Your answer must consist solely of the line containing "Gemma Davies |" and all subsequent lines through the end of the entries, reproduced exactly.

Exercise materials below:

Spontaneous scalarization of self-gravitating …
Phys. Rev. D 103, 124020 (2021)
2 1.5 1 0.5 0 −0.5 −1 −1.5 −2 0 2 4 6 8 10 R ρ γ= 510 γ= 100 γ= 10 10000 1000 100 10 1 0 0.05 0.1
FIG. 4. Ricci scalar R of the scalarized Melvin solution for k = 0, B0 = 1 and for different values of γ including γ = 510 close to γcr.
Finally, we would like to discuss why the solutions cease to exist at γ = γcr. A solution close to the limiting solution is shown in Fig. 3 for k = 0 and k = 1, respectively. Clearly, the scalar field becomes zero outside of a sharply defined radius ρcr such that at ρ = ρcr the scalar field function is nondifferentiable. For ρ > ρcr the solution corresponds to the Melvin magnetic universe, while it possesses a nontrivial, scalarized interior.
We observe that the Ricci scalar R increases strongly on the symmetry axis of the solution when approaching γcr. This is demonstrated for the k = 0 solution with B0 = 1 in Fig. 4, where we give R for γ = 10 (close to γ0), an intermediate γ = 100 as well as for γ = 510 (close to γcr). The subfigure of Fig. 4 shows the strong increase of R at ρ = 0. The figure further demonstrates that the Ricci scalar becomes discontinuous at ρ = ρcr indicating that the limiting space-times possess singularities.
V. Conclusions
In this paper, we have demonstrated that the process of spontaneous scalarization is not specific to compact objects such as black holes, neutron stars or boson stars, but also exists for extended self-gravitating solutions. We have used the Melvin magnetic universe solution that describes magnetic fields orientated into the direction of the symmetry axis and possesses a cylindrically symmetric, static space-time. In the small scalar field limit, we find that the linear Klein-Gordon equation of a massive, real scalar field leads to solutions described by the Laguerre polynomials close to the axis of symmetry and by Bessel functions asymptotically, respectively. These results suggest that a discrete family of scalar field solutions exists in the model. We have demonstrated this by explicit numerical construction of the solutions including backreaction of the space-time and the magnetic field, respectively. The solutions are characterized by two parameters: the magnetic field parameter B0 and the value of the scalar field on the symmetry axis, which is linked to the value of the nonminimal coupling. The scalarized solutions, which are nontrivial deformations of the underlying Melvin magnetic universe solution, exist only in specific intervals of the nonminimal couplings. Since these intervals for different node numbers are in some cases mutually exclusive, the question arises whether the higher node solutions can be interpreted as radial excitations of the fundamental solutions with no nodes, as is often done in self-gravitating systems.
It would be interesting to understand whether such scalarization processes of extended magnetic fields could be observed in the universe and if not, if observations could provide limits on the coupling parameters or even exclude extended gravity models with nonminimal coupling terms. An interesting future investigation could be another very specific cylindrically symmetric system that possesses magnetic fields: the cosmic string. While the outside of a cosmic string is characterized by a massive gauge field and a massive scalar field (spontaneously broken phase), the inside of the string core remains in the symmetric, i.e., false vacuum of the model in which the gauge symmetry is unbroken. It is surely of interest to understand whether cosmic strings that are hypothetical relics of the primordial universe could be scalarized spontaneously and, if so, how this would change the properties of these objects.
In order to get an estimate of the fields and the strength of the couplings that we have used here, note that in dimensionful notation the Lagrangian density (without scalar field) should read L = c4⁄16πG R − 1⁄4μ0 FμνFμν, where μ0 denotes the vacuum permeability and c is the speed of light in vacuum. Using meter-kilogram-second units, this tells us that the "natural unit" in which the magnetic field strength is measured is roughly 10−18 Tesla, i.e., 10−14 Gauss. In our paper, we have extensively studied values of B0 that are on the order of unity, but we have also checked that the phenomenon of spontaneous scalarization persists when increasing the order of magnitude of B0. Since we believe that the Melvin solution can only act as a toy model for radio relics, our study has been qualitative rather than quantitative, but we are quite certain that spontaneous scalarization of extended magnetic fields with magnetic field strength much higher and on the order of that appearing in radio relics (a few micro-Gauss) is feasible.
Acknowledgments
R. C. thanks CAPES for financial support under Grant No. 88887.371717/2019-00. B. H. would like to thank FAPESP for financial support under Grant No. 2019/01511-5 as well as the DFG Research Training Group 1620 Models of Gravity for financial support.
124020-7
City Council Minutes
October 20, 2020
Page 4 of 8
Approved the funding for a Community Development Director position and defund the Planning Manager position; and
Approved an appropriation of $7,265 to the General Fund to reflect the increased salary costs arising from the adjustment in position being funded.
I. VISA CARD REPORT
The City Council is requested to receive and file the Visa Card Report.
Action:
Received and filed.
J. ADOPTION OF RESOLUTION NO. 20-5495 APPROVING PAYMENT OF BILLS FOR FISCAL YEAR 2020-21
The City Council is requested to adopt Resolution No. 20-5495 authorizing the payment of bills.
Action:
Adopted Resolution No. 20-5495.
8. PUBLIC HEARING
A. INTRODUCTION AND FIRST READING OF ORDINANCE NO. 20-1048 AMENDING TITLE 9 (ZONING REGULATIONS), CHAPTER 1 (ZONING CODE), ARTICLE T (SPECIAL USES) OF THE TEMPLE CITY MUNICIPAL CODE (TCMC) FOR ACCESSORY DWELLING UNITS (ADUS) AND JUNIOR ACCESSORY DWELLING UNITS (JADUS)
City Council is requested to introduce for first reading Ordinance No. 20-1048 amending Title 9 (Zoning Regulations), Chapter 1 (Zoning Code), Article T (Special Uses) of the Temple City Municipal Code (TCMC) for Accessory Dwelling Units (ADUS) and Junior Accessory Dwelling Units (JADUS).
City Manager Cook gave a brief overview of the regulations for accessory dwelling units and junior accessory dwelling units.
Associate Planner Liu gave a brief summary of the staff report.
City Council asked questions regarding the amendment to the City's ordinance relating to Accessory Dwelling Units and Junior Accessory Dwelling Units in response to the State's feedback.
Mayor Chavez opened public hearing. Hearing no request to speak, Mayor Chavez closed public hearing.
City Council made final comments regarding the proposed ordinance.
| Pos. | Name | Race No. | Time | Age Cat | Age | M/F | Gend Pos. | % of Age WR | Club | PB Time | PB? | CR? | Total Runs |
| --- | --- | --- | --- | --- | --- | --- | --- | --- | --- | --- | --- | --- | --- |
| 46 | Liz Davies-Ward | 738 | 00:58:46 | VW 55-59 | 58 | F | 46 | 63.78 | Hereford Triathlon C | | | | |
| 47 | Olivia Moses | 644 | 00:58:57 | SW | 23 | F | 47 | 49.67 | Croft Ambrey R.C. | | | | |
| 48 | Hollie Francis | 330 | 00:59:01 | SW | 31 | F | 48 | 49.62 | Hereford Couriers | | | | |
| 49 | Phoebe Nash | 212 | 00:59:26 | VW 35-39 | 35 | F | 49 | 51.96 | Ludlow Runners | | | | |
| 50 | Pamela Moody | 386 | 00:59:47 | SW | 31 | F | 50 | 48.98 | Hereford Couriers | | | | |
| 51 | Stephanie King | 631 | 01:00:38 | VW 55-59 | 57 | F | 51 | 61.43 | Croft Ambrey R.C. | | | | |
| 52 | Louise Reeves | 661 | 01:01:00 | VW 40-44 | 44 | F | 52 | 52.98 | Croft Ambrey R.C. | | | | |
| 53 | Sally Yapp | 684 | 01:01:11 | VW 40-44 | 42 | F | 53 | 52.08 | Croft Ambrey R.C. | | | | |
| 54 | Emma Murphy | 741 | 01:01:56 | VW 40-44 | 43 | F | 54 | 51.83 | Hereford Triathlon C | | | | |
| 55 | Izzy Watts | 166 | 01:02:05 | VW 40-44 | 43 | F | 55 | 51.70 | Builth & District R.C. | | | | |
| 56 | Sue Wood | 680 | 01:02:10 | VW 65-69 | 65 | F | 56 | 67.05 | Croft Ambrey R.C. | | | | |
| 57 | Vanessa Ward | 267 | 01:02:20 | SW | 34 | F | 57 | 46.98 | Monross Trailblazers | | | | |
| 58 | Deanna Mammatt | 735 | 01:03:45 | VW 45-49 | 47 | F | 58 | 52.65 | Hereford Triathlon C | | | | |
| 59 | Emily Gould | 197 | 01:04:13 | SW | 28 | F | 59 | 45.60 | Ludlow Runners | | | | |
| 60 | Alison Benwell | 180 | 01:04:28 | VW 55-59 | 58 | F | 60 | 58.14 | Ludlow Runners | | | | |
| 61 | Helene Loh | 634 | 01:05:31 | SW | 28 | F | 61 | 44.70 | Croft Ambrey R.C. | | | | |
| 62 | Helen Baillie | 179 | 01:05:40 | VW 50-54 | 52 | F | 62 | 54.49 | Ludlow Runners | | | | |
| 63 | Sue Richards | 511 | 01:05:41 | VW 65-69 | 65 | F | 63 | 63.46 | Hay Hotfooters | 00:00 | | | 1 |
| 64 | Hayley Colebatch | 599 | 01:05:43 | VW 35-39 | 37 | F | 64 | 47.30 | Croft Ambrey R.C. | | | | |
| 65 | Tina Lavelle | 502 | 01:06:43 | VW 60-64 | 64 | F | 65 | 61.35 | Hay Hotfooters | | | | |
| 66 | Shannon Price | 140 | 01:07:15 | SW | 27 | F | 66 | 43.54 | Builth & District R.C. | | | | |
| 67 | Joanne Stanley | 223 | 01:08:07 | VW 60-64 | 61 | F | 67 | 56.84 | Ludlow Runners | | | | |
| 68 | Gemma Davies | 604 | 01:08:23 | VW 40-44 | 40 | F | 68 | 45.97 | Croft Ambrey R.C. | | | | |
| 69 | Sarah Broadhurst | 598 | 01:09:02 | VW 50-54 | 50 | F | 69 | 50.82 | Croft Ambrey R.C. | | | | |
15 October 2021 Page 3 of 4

End of Exercise materials.

## Answer section
| 68 | Gemma Davies | 604 | 01:08:23 | VW 40-44 | 40 | F | 68 | 45.97 | Croft Ambrey R.C. | | | | |
| 69 | Sarah Broadhurst | 598 | 01:09:02 | VW 50-54 | 50 | F | 69 | 50.82 | Croft Ambrey R.C. | | | | |
15 October 2021 Page 3 of 4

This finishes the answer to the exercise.